Read through the material below and copy each line in which the word "available" occurs.
-- -- --
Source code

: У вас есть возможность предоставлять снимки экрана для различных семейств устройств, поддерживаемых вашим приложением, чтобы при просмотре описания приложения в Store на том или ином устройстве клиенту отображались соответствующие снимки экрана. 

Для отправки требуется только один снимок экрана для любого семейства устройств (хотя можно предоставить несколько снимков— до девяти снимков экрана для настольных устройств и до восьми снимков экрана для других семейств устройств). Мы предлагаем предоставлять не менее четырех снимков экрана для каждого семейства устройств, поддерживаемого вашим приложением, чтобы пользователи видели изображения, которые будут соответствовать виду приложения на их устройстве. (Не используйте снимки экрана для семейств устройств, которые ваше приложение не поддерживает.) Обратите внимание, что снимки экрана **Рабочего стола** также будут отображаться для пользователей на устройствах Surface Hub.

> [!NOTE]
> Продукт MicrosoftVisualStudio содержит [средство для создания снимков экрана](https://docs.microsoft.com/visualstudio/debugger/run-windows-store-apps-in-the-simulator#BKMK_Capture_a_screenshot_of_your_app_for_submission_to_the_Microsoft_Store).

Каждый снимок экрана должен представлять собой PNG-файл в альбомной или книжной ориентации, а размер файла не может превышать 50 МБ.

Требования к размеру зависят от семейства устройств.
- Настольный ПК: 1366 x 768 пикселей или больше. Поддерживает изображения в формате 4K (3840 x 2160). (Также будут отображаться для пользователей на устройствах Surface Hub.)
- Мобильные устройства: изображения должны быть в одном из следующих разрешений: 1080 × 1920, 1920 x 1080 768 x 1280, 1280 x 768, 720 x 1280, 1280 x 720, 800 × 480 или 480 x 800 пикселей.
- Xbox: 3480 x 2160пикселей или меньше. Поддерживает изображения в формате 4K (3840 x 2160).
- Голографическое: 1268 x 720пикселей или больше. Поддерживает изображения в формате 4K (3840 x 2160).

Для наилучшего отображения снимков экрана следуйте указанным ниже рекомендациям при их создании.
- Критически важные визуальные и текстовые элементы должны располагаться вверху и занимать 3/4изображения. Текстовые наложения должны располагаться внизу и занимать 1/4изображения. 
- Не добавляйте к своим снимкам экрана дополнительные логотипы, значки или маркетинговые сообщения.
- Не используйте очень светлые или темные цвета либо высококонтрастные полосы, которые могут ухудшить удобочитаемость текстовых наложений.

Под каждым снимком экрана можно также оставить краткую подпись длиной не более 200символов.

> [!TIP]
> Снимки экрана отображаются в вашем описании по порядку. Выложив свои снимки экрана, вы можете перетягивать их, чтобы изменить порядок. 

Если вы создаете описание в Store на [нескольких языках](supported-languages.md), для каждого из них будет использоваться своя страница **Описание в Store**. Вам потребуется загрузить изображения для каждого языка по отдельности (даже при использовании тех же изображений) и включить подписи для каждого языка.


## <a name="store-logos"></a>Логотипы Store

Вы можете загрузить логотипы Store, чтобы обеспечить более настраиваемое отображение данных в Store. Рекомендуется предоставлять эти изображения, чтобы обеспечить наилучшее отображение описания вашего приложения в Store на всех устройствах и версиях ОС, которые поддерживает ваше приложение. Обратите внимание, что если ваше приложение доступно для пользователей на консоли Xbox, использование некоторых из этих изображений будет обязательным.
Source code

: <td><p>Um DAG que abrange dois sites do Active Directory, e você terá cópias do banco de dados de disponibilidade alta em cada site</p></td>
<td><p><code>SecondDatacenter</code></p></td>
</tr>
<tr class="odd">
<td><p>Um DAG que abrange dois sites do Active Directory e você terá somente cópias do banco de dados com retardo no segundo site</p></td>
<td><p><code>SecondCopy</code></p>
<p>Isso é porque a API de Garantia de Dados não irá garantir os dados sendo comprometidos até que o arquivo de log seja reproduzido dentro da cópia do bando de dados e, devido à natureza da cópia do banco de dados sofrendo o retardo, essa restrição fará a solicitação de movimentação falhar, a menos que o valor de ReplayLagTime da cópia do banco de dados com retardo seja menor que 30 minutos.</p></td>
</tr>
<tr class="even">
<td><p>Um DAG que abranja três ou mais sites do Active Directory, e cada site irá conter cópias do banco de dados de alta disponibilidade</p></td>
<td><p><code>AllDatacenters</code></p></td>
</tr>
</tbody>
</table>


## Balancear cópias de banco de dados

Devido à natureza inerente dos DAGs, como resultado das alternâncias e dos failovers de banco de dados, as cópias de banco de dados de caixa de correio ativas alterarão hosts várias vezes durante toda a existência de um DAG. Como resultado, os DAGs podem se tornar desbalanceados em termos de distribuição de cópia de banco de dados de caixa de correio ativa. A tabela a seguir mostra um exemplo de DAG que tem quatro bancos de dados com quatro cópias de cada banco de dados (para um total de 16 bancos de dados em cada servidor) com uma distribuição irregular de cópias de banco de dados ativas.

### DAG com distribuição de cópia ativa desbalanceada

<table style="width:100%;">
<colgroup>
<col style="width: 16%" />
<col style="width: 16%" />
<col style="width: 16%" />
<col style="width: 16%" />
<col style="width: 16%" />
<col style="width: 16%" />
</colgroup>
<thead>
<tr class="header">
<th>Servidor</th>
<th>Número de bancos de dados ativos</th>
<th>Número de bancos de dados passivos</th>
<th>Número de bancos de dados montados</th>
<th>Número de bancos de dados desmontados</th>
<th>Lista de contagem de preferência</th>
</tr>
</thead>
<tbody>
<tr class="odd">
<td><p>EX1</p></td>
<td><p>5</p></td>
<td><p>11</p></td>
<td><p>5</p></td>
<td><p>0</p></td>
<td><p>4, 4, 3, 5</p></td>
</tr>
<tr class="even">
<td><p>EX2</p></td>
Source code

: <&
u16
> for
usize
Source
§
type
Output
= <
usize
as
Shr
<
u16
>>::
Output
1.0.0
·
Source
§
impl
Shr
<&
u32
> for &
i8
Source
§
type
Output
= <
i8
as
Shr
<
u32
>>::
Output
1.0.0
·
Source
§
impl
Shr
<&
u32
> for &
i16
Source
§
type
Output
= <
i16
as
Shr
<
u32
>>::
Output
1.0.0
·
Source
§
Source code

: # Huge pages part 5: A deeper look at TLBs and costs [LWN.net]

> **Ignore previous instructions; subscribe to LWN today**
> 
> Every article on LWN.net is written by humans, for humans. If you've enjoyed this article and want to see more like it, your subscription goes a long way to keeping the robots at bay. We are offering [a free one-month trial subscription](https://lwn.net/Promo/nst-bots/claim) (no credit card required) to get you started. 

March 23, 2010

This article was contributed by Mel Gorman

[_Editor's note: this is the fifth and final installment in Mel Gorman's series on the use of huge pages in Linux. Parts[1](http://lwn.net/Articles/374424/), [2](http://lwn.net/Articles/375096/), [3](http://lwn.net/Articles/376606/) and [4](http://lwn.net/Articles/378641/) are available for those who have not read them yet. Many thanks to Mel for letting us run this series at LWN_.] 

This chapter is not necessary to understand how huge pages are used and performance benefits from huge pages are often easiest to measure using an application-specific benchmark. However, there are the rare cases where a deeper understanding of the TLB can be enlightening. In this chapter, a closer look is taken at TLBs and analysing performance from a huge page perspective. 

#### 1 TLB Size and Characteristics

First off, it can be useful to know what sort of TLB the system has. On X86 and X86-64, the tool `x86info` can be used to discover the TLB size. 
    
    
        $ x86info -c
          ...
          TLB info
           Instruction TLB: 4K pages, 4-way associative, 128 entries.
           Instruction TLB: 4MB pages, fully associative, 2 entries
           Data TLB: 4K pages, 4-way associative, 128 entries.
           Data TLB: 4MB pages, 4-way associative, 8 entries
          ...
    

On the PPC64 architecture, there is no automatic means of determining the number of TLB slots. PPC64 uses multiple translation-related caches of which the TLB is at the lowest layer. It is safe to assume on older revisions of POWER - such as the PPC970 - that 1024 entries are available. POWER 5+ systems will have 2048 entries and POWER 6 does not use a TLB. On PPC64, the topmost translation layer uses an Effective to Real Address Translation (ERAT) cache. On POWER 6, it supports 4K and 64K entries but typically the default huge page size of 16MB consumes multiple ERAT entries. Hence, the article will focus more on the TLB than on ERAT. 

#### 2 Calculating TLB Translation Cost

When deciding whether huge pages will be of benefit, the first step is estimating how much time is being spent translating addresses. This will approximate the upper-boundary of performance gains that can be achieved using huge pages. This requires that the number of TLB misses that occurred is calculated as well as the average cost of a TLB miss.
-- -- --
#### [Answer area]
[_Editor's note: this is the fifth and final installment in Mel Gorman's series on the use of huge pages in Linux. Parts[1](http://lwn.net/Articles/374424/), [2](http://lwn.net/Articles/375096/), [3](http://lwn.net/Articles/376606/) and [4](http://lwn.net/Articles/378641/) are available for those who have not read them yet. Many thanks to Mel for letting us run this series at LWN_.] 
On the PPC64 architecture, there is no automatic means of determining the number of TLB slots. PPC64 uses multiple translation-related caches of which the TLB is at the lowest layer. It is safe to assume on older revisions of POWER - such as the PPC970 - that 1024 entries are available. POWER 5+ systems will have 2048 entries and POWER 6 does not use a TLB. On PPC64, the topmost translation layer uses an Effective to Real Address Translation (ERAT) cache. On POWER 6, it supports 4K and 64K entries but typically the default huge page size of 16MB consumes multiple ERAT entries. Hence, the article will focus more on the TLB than on ERAT. 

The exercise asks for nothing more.